| Exercise |
Take the line that contains "Lavadora y secadora" and all lines after it, up to and including the last line of the data, and write them out exactly; nothing else belongs in the answer.

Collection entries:
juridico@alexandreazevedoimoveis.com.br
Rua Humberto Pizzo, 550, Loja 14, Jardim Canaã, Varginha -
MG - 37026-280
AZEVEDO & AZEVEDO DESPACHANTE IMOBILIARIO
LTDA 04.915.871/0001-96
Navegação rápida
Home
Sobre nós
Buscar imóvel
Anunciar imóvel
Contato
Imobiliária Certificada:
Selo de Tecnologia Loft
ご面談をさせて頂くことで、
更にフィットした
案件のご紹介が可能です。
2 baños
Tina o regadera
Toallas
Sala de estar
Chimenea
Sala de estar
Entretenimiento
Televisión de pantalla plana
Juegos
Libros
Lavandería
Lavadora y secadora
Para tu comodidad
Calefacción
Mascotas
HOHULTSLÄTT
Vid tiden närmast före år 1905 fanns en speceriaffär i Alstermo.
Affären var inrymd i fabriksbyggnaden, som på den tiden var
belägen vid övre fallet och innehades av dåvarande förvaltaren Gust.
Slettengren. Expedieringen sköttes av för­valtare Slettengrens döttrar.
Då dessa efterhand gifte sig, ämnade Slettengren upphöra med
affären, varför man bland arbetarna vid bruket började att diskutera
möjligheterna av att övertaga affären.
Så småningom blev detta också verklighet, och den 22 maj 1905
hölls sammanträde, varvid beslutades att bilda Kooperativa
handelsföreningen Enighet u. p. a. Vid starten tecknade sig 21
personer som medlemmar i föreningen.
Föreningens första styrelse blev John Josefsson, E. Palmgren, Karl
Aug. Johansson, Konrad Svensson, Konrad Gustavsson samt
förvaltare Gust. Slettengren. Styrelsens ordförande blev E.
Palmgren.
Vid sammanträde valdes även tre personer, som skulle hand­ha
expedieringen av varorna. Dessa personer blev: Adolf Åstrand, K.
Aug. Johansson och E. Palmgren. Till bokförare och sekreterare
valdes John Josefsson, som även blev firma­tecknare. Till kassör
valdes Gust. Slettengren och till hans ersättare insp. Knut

| Written response |
Lavadora y secadora
Para tu comodidad
Calefacción
Mascotas
HOHULTSLÄTT
Vid tiden närmast före år 1905 fanns en speceriaffär i Alstermo.
Affären var inrymd i fabriksbyggnaden, som på den tiden var
belägen vid övre fallet och innehades av dåvarande förvaltaren Gust.
Slettengren. Expedieringen sköttes av för­valtare Slettengrens döttrar.
Då dessa efterhand gifte sig, ämnade Slettengren upphöra med
affären, varför man bland arbetarna vid bruket började att diskutera
möjligheterna av att övertaga affären.
Så småningom blev detta också verklighet, och den 22 maj 1905
hölls sammanträde, varvid beslutades att bilda Kooperativa
handelsföreningen Enighet u. p. a. Vid starten tecknade sig 21
personer som medlemmar i föreningen.
Föreningens första styrelse blev John Josefsson, E. Palmgren, Karl
Aug. Johansson, Konrad Svensson, Konrad Gustavsson samt
förvaltare Gust. Slettengren. Styrelsens ordförande blev E.
Palmgren.
Vid sammanträde valdes även tre personer, som skulle hand­ha
expedieringen av varorna. Dessa personer blev: Adolf Åstrand, K.
Aug. Johansson och E. Palmgren. Till bokförare och sekreterare
valdes John Josefsson, som även blev firma­tecknare. Till kassör
valdes Gust. Slettengren och till hans ersättare insp. Knut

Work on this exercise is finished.